Rabo de Toro, a Spanish masterpiece, is an exquisite oxtail stew. Slow-cooked to tender perfection, it harmonizes robust flavors—melding succulent oxtail, aromatic herbs, and a velvety wine-infused broth. A culinary symphony that transcends tradition and tantalizes the taste buds. Here's a basic recipe for making rabo de toro:
Prep Time 30 minutes
Cook Time 2 hours 30 minutes
Total Time 3 hours
Course Main Course
Cuisine Mediterranean
Servings 5

Ingredients
  

  • 2-3 lbs Oxtail, cut into segments
  • ½ cup All-purpose flour (for dredging)
  • Salt and black pepper to taste For the oxtail and then the stew
  • 3-4 tbsp Olive oil
  • 1 Large onion, finely chopped
  • 2 Carrots, peeled and chopped
  • 3 Cloves garlic, minced
  • 1 cup Red wine
  • 1 can Crushed tomatoes (14 ounces)
  • 2 cups Beef broth
  • 1 Bay leaf
  • 1 tsp Dried thyme
  • 1 tsp Dried rosemary
  • 1 tsp Smoked paprika
  • Chopped fresh parsley for garnish

Instructions
 

  • Prepare the Oxtail:
    Rinse the oxtail segments and pat them dry with paper towels.
    Season the oxtail with salt and black pepper.
    Dredge the oxtail in flour, shaking off excess.
  • Brown the Oxtail:
    Heat olive oil in a large, heavy pot or Dutch oven over medium-high heat.
    Brown the oxtail on all sides until golden brown.
    Work in batches to avoid overcrowding the pot.
    Remove the browned oxtail and set aside.
  • Sauté Vegetables:
    In the same pot, add chopped onion and carrots.

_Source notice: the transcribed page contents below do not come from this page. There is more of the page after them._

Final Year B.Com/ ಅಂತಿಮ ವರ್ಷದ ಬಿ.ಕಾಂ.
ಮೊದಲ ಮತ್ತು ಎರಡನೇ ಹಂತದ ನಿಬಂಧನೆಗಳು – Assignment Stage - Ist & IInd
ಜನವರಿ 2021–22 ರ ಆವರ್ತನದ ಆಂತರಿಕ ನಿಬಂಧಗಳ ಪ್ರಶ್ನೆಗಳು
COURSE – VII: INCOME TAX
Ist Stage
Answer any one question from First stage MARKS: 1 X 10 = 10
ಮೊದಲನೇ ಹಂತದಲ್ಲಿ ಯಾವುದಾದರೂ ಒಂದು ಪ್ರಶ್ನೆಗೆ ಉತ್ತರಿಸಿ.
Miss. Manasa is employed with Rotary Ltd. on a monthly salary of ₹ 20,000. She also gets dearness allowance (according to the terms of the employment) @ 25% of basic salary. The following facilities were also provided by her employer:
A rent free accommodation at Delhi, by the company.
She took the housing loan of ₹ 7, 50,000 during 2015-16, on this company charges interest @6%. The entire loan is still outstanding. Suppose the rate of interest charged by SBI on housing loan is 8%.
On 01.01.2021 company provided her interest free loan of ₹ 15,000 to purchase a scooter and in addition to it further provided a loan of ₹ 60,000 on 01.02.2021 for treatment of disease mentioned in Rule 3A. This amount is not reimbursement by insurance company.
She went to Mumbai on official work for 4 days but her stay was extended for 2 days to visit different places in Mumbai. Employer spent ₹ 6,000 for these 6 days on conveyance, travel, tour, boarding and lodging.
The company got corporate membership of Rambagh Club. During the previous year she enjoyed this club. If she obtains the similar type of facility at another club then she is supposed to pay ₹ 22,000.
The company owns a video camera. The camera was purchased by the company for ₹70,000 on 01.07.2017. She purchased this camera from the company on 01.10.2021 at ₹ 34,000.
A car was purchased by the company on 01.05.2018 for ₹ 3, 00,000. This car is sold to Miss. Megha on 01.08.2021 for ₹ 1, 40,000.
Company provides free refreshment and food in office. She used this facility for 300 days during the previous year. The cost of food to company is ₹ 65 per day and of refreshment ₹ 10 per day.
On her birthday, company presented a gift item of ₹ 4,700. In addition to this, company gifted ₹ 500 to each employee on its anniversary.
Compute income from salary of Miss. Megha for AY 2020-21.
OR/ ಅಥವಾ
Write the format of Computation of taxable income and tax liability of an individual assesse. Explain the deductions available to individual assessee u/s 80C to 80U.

Sauté until the vegetables are softened.
    Add minced garlic and sauté for an additional minute.
  • Deglaze the Pot:
    Pour in the red wine, scraping the bottom of the pot to release any flavorful bits (deglazing).
    Allow the wine to simmer for a few minutes to reduce slightly.
  • Add Remaining Ingredients:
    Return the browned oxtail to the pot.
    Add crushed tomatoes, beef broth, bay leaf, thyme, rosemary, and smoked paprika.
    Season with salt and black pepper to taste.
  • Simmer and Cook:
    Bring the stew to a boil, then reduce the heat to low.
    Cover the pot and simmer for 2.5 to 3 hours, or until the oxtail is tender and the flavors meld together.
    Stir occasionally and add more broth if needed.
  • Serve:
    Once the oxtail is tender, remove the bay leaf.
    Serve the rabo de toro over a bed of mashed potatoes, rice, or with crusty bread.
    Garnish with chopped fresh parsley before serving.